◆ Problems to work on
1: According to the Jungle Nama event announcement, on which dates and at what time are the live performances held?
2: Extend the Jungle Nama event announcement with the next part, following on from its final sentence.

Center for Experimental Ethnography Presents "Jungle Nama"
- Annenberg Center for the Performing Arts, 3680 Walnut Street, Philadelphia
CEE Brings World-Renowned Author Amitav Ghosh and Singer/Songwriter-Sensation Ali Sethi to Philadelphia to Stage the World Premiere of “Jungle-nama: A Story of the Sundarban,” Directed By Brooke O’Harra and performed by students.
The Center for Experimental Ethnography invites audiences to the world premiere musical performance of Amitav Ghosh's adaptation of an episode from the legend of Bon Bibi, titled: "Jungle Nama: A Story of the Sundarban." Live performances will take place on March 2 and March 3 at 7pm at the Montgomery Theatre in Penn Live Arts (formerly Annenberg Center for the Performing Arts). Both performances are free and open to the public, with limited in-person tickets.
The event is sponsored by the Center for Experimental Ethnography, a joint center of the Annenberg School for Communication and Penn's School of Arts and Sciences.

◆ Record extracts

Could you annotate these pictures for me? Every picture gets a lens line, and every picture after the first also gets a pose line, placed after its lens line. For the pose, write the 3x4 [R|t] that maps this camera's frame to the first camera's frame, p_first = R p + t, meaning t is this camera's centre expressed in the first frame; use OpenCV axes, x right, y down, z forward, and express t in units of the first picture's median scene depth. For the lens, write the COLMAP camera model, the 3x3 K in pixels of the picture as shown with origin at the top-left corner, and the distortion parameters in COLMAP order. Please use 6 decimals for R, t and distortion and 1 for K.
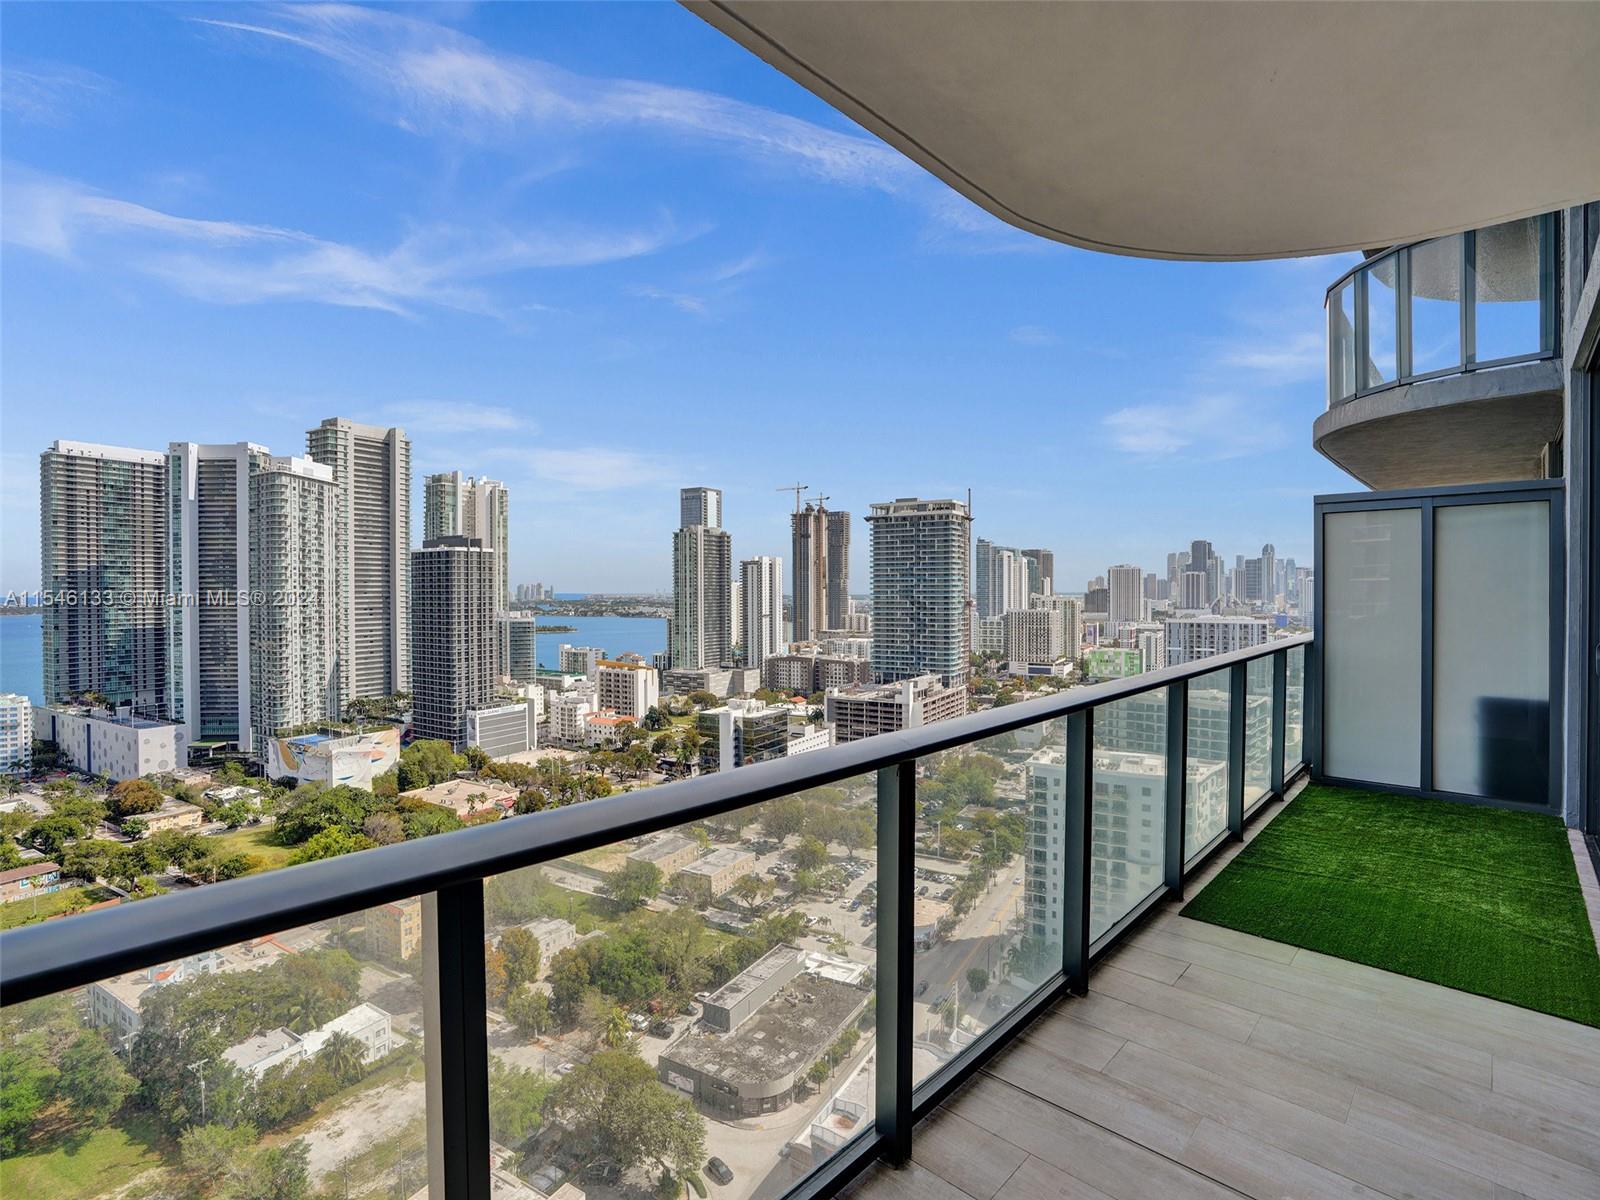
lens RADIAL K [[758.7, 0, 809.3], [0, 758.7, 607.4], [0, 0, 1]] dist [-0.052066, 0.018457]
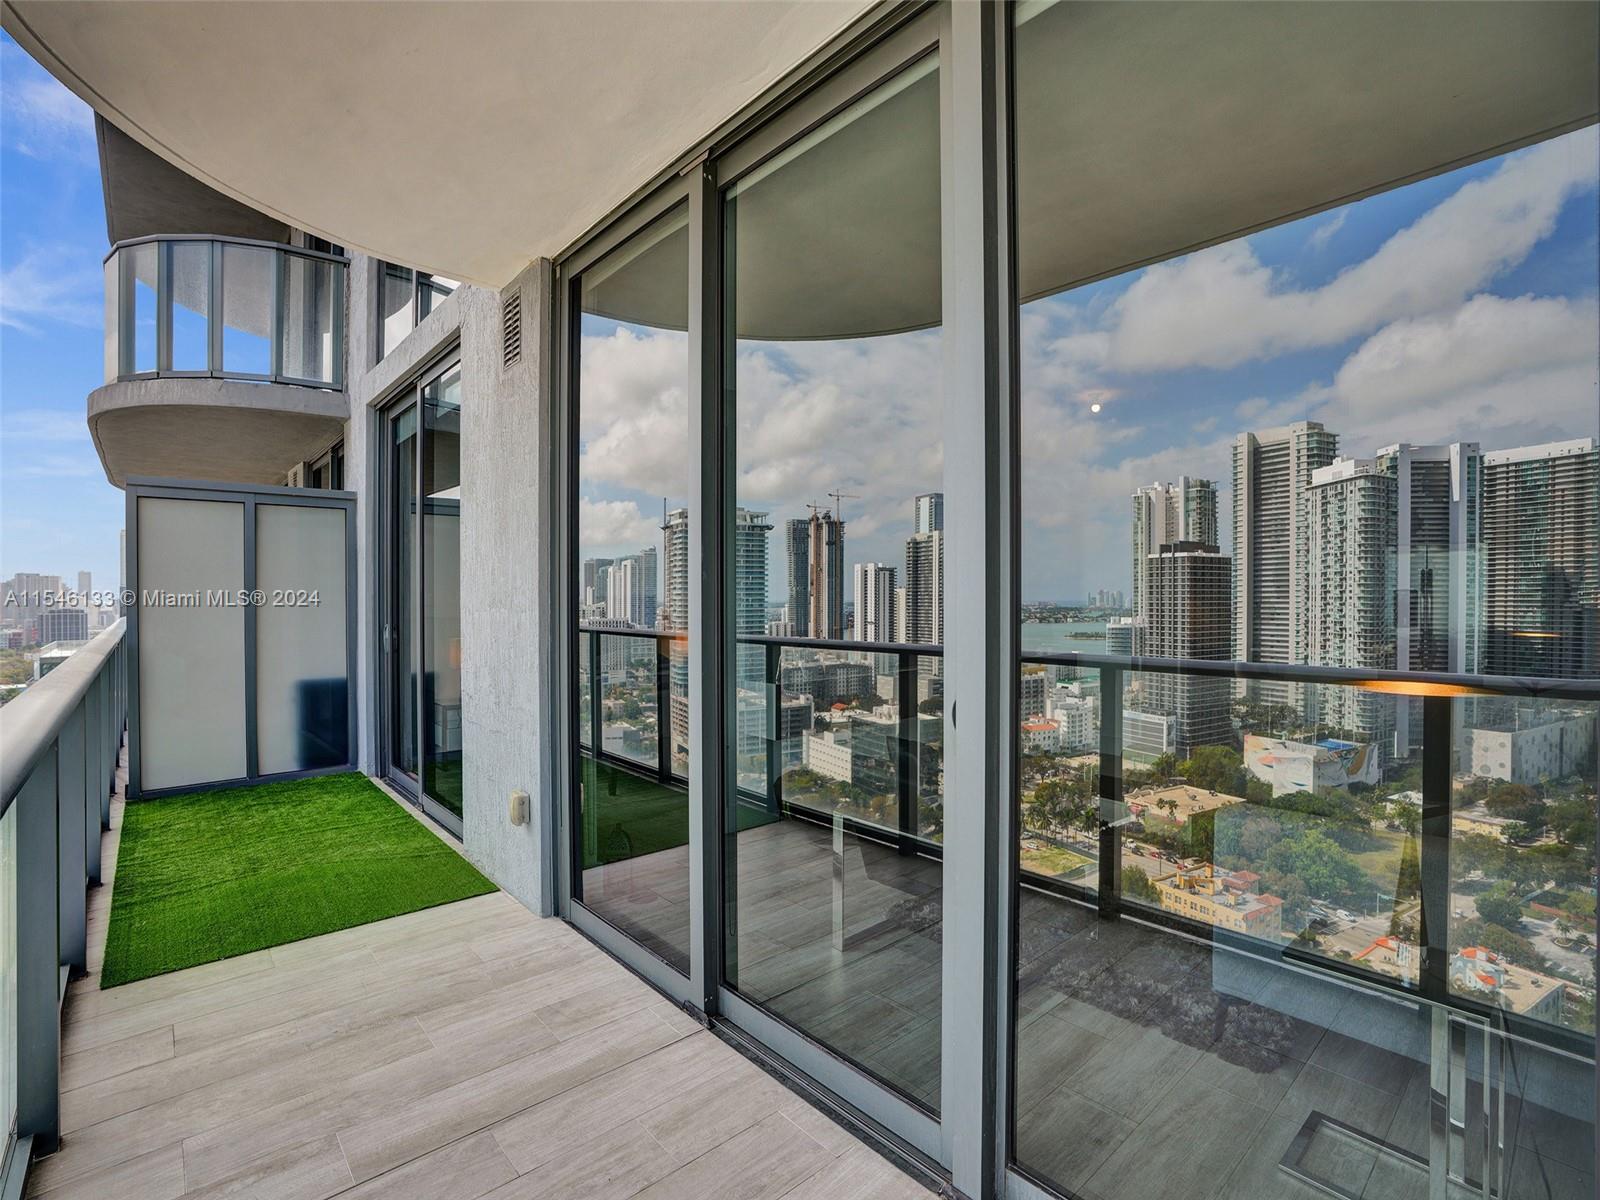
==
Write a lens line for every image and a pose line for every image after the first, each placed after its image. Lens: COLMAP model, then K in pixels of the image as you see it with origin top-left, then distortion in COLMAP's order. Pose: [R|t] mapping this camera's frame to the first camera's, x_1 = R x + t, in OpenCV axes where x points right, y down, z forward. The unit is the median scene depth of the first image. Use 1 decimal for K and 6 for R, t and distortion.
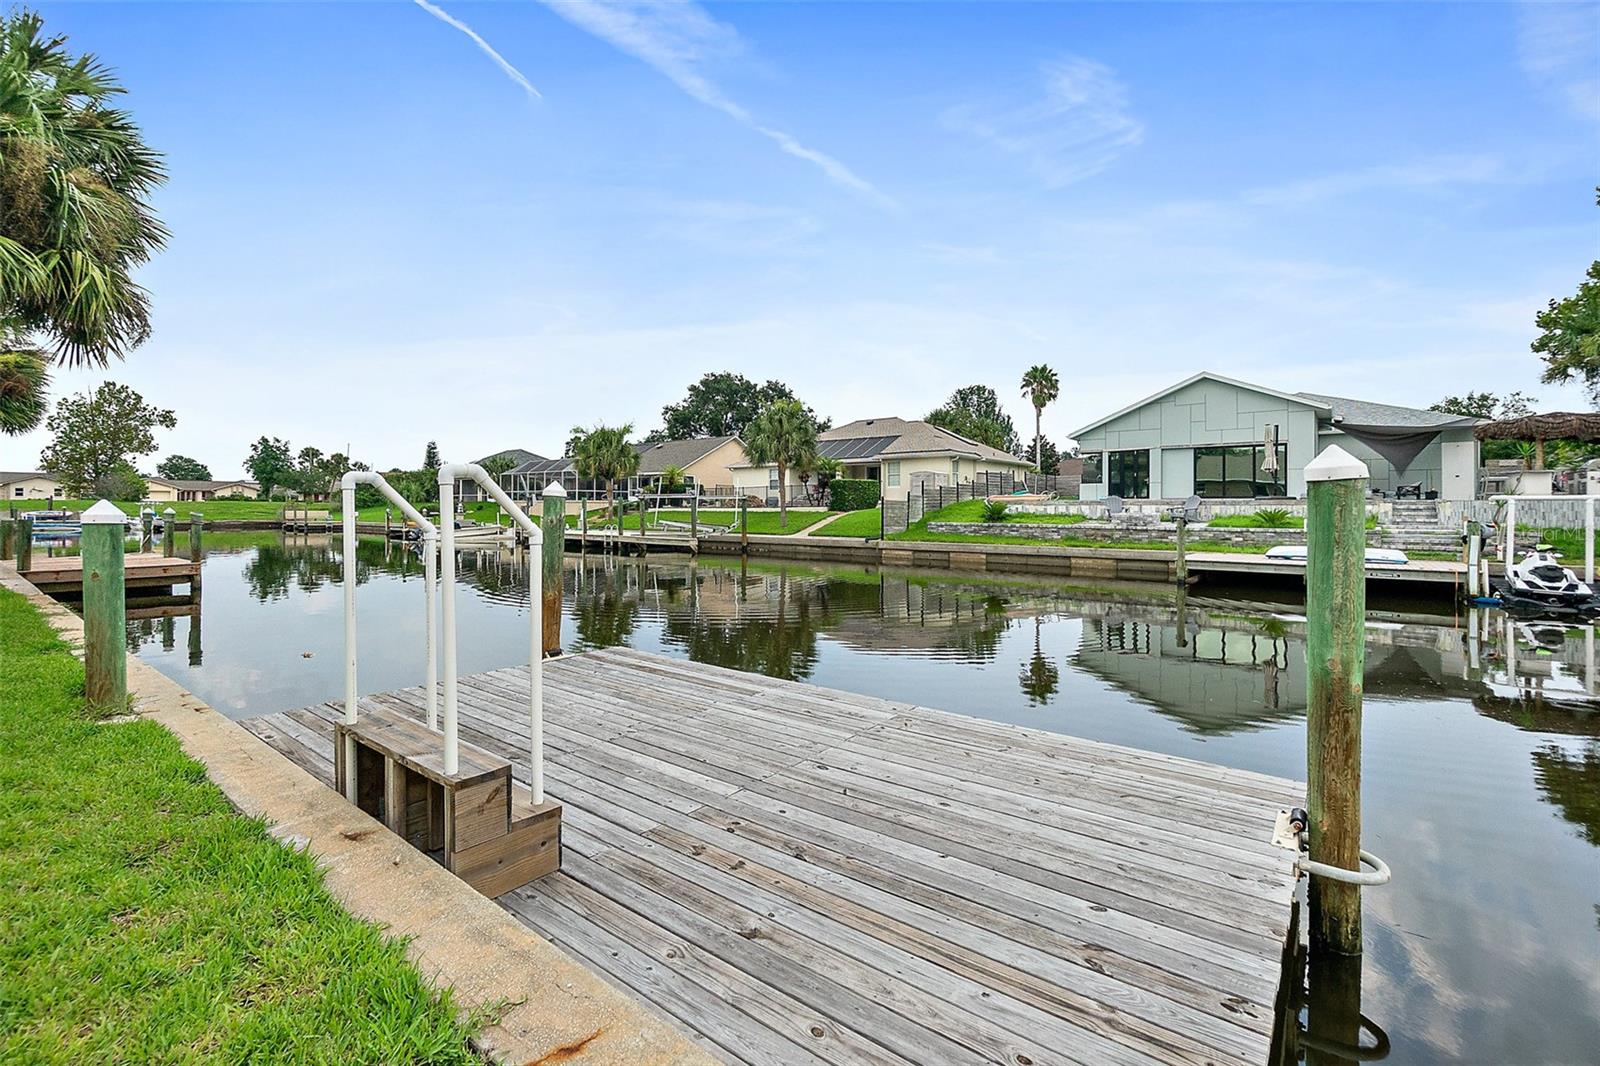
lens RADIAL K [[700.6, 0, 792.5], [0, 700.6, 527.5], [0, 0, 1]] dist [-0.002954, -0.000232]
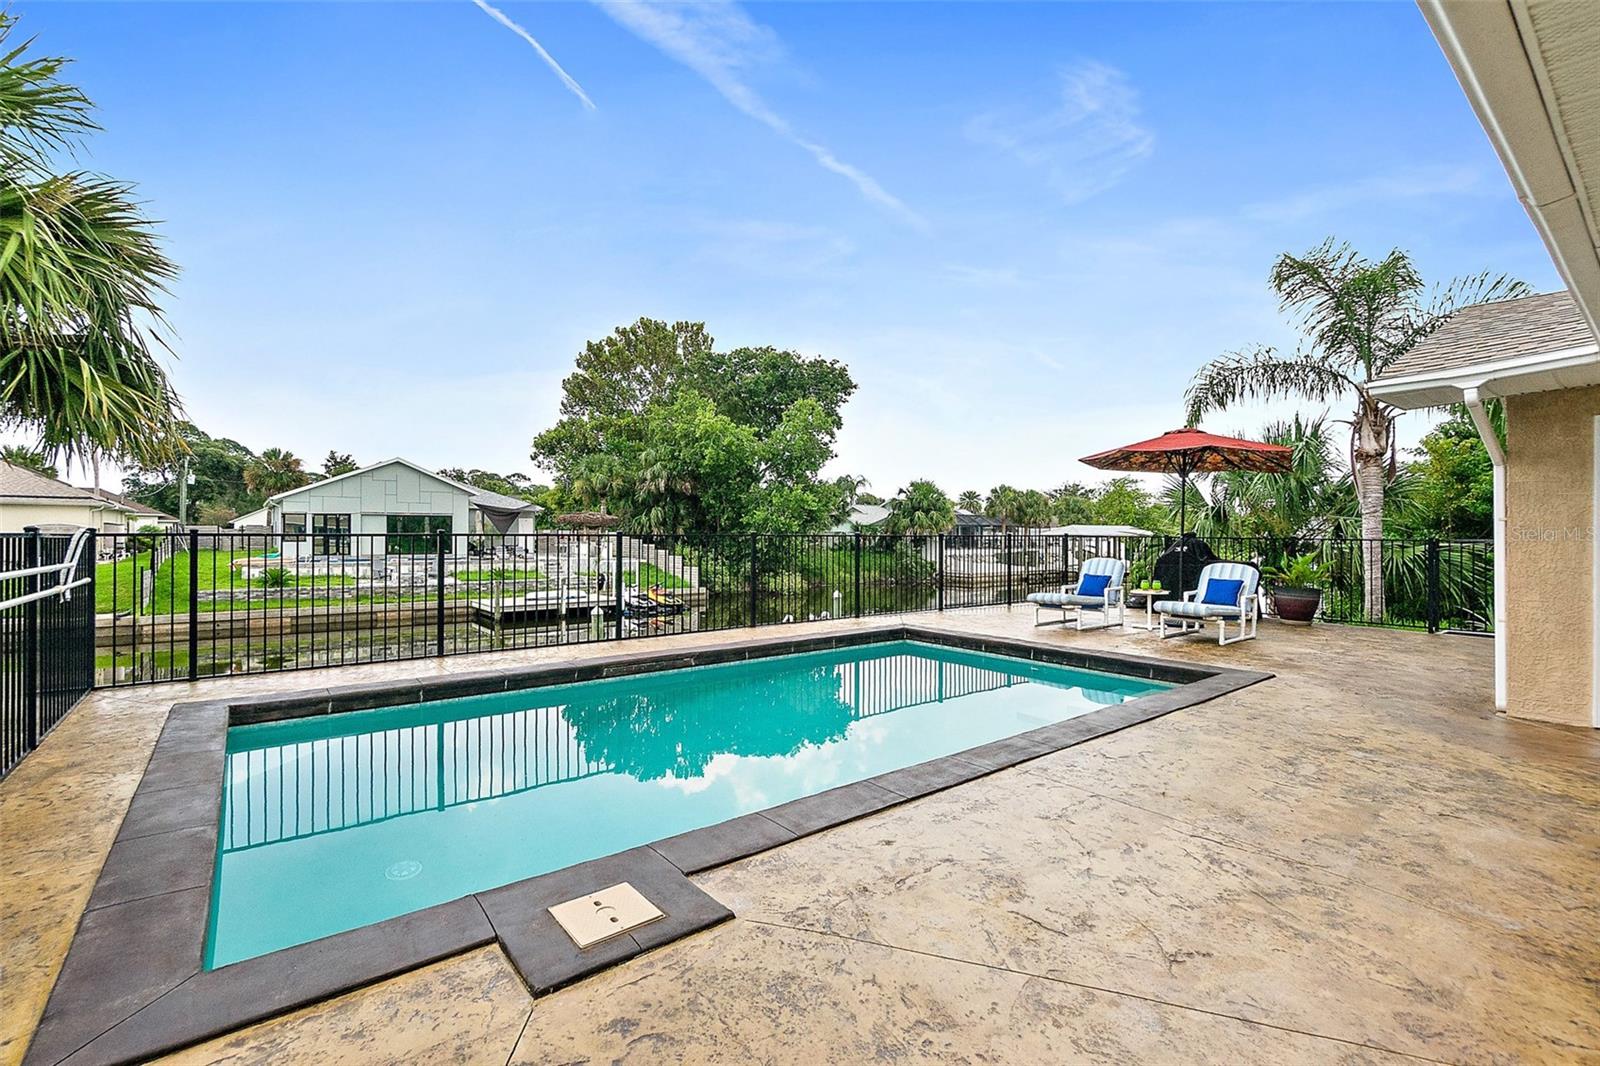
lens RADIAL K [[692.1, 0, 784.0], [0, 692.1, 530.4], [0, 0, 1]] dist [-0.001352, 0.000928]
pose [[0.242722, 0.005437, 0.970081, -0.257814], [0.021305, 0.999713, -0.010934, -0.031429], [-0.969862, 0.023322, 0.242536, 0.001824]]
---
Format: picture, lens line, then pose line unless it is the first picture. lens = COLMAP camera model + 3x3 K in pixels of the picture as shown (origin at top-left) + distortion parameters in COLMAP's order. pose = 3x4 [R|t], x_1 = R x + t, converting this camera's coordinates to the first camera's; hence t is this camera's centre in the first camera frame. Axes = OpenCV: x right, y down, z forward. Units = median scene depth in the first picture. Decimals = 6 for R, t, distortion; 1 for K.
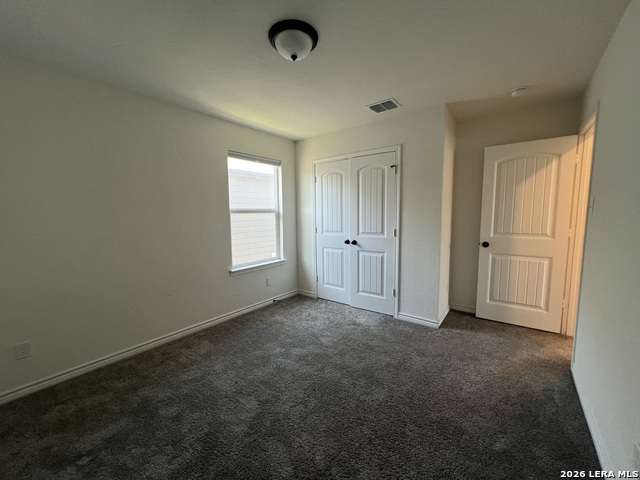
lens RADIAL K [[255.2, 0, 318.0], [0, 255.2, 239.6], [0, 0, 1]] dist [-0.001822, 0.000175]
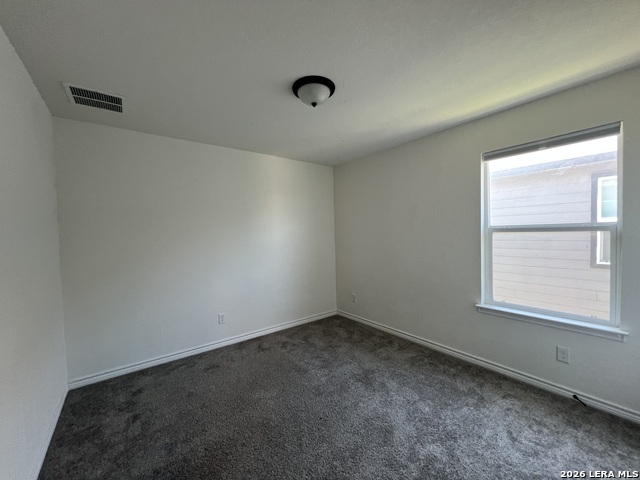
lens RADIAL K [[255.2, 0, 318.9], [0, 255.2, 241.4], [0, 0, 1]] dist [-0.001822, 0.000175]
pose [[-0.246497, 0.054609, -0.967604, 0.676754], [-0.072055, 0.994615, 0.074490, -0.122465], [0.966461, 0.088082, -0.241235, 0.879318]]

◆ Task results
1: March 2 and March 3, both at 7pm.

2:
About Jungle Nama
Jungle Nama is Amitav Ghosh's verse adaptation of an episode from the legend of Bon Bibi, a tale popular in the villages of the Sundarban, which also lies at the heart of the novel The Hungry Tide. It is the story of the avaricious rich merchant Dhona, the poor lad Dukhey, and his mother; it is also the story of Dokkhin Rai, a mighty spirit who appears to humans as a tiger, of Bon Bibi, the benign goddess of the forest, and her warrior brother Shah Jongoli. The original print version of this legend, dating back to the nineteenth century, is composed in a Bengali verse meter known as dwipodi poyar. Jungle Nama is a free adaptation of the legend, told entirely in a poyar-like meter of twenty-four syllable couplets that replicate the cadence of the original.
Amitav Ghosh was born in Calcutta and grew up in India, Bangladesh and Sri Lanka. He is the author of two books of non-fiction, a collection of essays and ten novels. His books have won many prizes and he holds four honorary doctorates. His work has been translated into more than thirty languages and he has served on the Jury of the Locarno and Venice film festivals. In 2018 he became the first English-language writer to receive India’s highest literary honor, the Jnanpith Award. His most recent publication is Jungle Nama, an adaptation of a legend from the Sundarban, with artwork by Salman Toor. His new book, The Nutmeg’s Curse; Parables for a Planet in Crisis, a work of non-fiction, is due to be published in October 2021. He lives in Brooklyn, New York, with his wife, the writer Deborah Baker.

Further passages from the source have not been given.